▶ **Your tasks**:
(1) Write out the part of the Awkward Array excerpt that opens with the words containing "diff --git a/package/MDAnalysis/core/groups.py" and closes with "weights = weights.astype(dtype, copy=False)", copying it word for word.
(2) Carry the Awkward Array excerpt forward, picking up right after its final line.

▶ **Text excerpt**:
#####
Awkward Array is a library for nested, variable-sized data, including arbitrary-length lists, records, mixed types, and missing data, using NumPy-like idioms.

Arrays are dynamically typed, but operations on them are compiled and fast. Their behavior coincides with NumPy when array dimensions are regular and generalizes when they’re not.

The simplest use case I could think of was calculating residue centroids, which the team had previously optimized in various places including gh-1903. With the diff below, I do seem to produce reasonable results for the "benchmark script," but unfortunately performance isn't even close to as good as develop.

diff --git a/package/MDAnalysis/core/groups.py b/package/MDAnalysis/core/groups.py
index 097d4fa0b..f20354004 100644
--- a/package/MDAnalysis/core/groups.py
+++ b/package/MDAnalysis/core/groups.py
@@ -90,6 +90,7 @@ that two objects are of the same level, or to access a particular class::
 """
 from collections import namedtuple
 import numpy as np
+import awkward as ak
 import functools
 import itertools
 import numbers
@@ -1068,6 +1069,18 @@ class GroupBase(_MutableBase):
             weights = weights.astype(dtype, copy=False)
             return (coords * weights[:, None]).sum(axis=0) / weights.sum()
#####
▶ **Records supplied**:
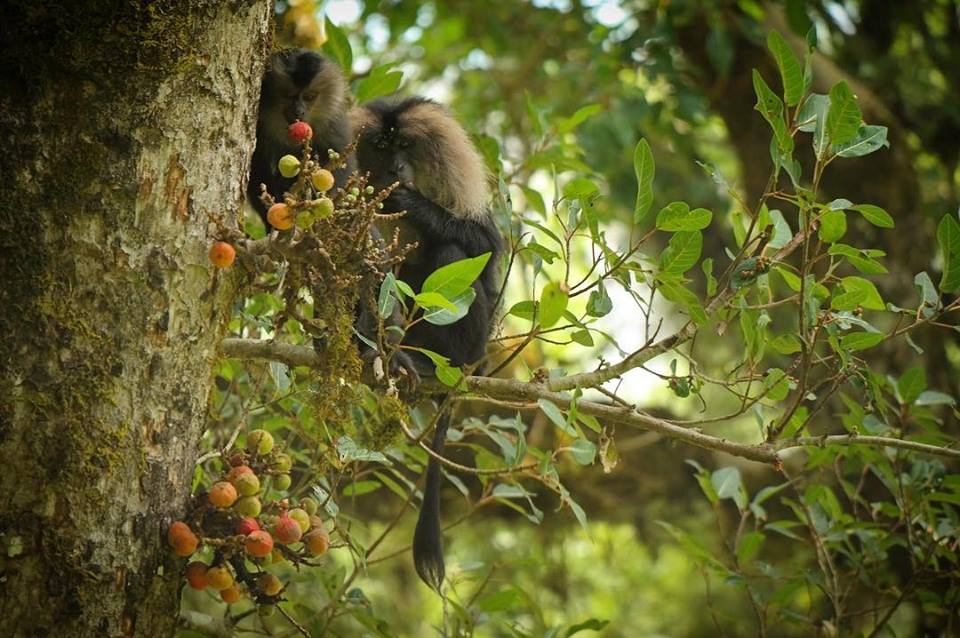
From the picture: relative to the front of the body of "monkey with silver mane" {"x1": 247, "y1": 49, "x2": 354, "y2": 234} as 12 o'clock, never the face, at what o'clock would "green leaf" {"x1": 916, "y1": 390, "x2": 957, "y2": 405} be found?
The green leaf is roughly at 10 o'clock from the monkey with silver mane.

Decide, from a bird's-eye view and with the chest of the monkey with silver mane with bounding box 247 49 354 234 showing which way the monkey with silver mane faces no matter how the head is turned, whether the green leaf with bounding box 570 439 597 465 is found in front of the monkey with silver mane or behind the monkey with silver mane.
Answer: in front

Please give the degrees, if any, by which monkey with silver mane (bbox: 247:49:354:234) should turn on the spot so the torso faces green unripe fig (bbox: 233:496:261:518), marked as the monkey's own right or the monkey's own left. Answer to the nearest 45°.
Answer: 0° — it already faces it

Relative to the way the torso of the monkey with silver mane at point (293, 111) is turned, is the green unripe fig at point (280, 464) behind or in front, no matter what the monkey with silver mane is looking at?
in front

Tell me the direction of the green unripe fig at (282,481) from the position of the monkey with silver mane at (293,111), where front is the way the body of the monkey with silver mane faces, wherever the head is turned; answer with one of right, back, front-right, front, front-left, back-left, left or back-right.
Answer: front

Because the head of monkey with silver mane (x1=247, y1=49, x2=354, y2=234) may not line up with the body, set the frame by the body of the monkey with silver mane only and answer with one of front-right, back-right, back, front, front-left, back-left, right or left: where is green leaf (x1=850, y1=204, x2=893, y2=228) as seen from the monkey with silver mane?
front-left

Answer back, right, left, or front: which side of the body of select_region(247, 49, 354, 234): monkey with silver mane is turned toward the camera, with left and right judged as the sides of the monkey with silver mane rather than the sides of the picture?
front
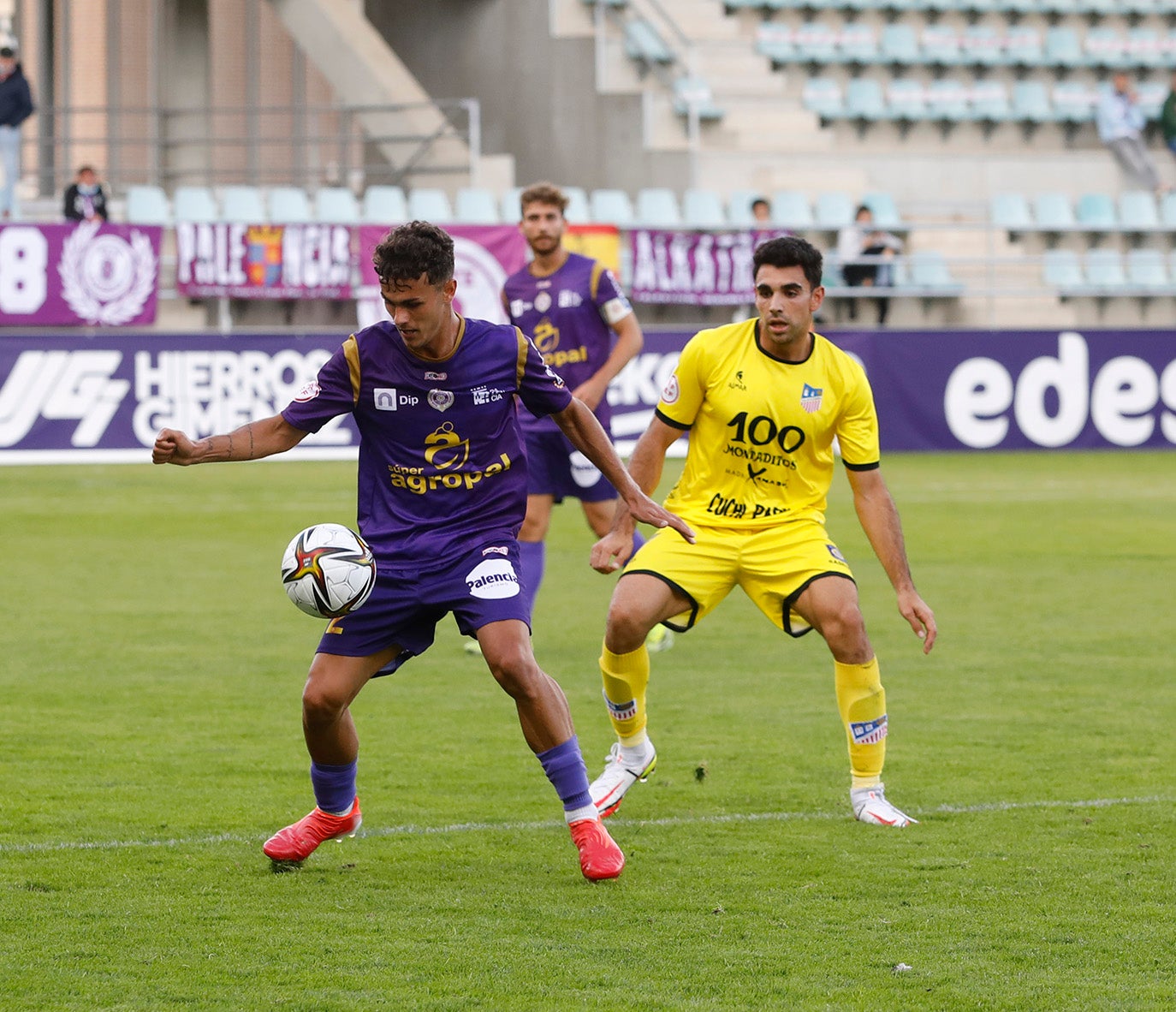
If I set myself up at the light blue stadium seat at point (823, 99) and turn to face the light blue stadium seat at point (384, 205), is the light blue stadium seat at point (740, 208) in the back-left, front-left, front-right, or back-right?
front-left

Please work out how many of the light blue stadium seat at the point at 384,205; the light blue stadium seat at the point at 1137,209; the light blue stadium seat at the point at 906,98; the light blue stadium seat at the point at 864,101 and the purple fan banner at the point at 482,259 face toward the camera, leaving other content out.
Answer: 5

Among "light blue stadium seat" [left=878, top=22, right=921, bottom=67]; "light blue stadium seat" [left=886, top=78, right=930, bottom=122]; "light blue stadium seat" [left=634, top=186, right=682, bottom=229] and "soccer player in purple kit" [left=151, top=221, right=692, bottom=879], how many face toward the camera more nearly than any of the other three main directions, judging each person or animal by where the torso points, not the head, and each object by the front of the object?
4

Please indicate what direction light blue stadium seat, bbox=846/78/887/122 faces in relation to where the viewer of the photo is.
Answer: facing the viewer

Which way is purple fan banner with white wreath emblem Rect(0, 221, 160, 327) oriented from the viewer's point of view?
toward the camera

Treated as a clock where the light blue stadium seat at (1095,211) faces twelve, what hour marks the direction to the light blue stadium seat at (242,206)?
the light blue stadium seat at (242,206) is roughly at 2 o'clock from the light blue stadium seat at (1095,211).

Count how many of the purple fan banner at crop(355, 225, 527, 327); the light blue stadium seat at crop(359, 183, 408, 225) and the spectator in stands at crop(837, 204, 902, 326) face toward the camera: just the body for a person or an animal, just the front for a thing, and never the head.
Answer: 3

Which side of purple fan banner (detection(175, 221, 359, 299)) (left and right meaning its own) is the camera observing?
front

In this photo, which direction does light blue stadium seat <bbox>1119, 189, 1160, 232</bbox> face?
toward the camera

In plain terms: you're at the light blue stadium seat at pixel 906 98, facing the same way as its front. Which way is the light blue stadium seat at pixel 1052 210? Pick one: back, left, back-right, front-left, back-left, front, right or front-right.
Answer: front-left

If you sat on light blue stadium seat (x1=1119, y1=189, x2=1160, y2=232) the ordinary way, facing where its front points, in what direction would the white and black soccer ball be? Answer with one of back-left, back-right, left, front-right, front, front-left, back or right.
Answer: front

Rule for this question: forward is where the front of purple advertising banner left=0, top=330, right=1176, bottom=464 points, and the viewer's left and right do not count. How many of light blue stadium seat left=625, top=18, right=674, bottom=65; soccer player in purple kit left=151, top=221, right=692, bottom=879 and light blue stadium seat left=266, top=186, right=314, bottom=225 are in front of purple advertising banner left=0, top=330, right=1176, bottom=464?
1

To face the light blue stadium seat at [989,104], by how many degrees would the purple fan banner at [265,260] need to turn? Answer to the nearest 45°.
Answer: approximately 135° to its left

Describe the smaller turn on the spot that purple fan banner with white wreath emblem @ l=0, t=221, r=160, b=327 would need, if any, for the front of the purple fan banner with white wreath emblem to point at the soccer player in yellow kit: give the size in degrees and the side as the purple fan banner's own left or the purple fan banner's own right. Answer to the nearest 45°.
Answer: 0° — it already faces them

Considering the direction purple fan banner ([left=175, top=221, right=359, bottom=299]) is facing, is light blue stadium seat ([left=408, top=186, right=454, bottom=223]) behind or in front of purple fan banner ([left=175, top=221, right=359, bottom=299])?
behind
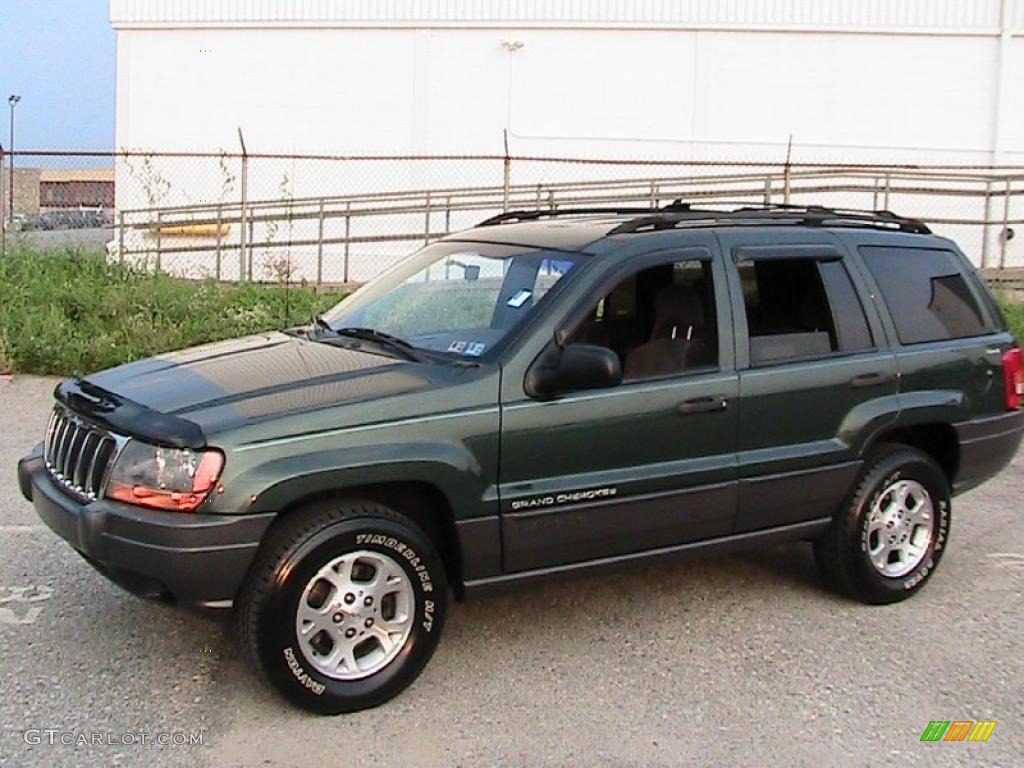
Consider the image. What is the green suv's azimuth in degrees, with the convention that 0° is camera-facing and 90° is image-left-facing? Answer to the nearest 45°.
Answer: approximately 45°

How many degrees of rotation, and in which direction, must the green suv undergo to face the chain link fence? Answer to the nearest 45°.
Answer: approximately 135° to its right

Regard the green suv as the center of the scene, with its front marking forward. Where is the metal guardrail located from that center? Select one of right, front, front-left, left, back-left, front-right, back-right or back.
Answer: back-right
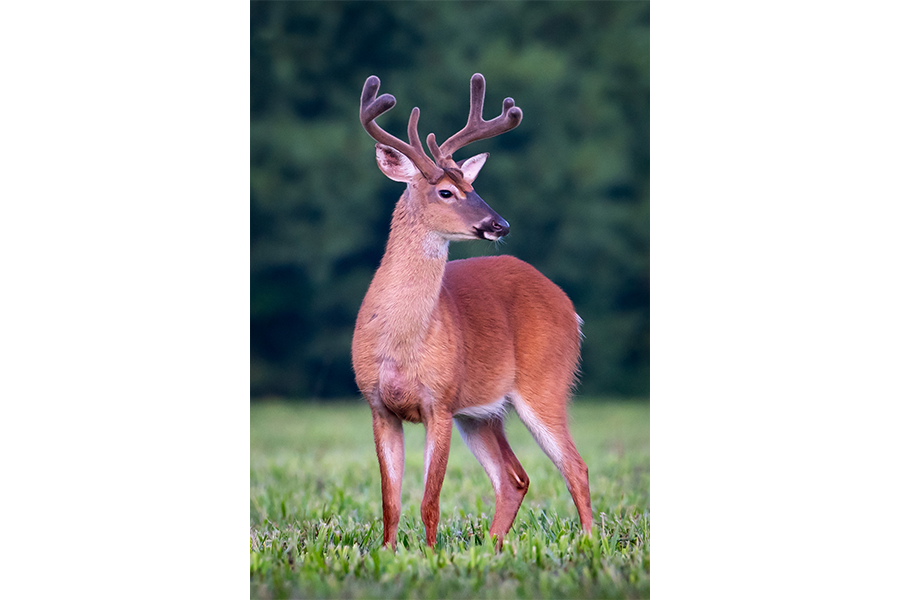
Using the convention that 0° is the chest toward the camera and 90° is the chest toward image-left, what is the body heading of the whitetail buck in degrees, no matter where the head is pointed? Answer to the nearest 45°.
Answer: approximately 45°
#####
▶ **Outputs for the tasks**:
(1)
diff --git a/package/MDAnalysis/core/groups.py b/package/MDAnalysis/core/groups.py
index 097d4fa0b..f20354004 100644
--- a/package/MDAnalysis/core/groups.py
+++ b/package/MDAnalysis/core/groups.py
@@ -90,6 +90,7 @@ that two objects are of the same level, or to access a particular class::
 """
 from collections import namedtuple
 import numpy as np
+import awkward as ak
 import functools
 import itertools
 import numbers
@@ -1068,6 +1069,18 @@ class GroupBase(_MutableBase):
             weights = weights.astype(dtype, copy=False)

(2)
+        if comp == "residues" and weights is None and not unwrap and not wrap:
+            # we're doing a bunch of work on jagged residue
+            # data structures, so use a library designed for
+            # exactly these kinds of data structures
+            split_locs = np.cumsum(np.unique(atoms.resindices,
+                                             return_counts=True)[1])[:-1]
+            split_arr = np.split(atoms.residues.atoms.positions,
+                                 split_locs)
+            awk_arr = ak.Array(split_arr)
+            centers = ak.mean(awk_arr, axis=1)
+            return ak.to_numpy(centers)
+
         # When compound split caching gets implemented it will be clever to
         # preempt at this point whether or not stable sorting will be needed
         # later for unwrap (so that we don't split now with non-stable sort,

and script:

import time

import MDAnalysis as mda
from MDAnalysis.tests.datafiles import PSF, DCD

u = mda.Universe(PSF, DCD)
atoms = u.atoms
print("num residues:", atoms.n_residues)

start = time.perf_counter()
residue_centers = atoms.centroid(compound="residues")
end = time.perf_counter()

assert residue_centers.shape[0] == len(u.residues)

print("elapsed (s):", end - start)

elapsed (s): 0.05413260700152023 on the diff vs. elapsed (s): 0.0006493579930975102 on develop.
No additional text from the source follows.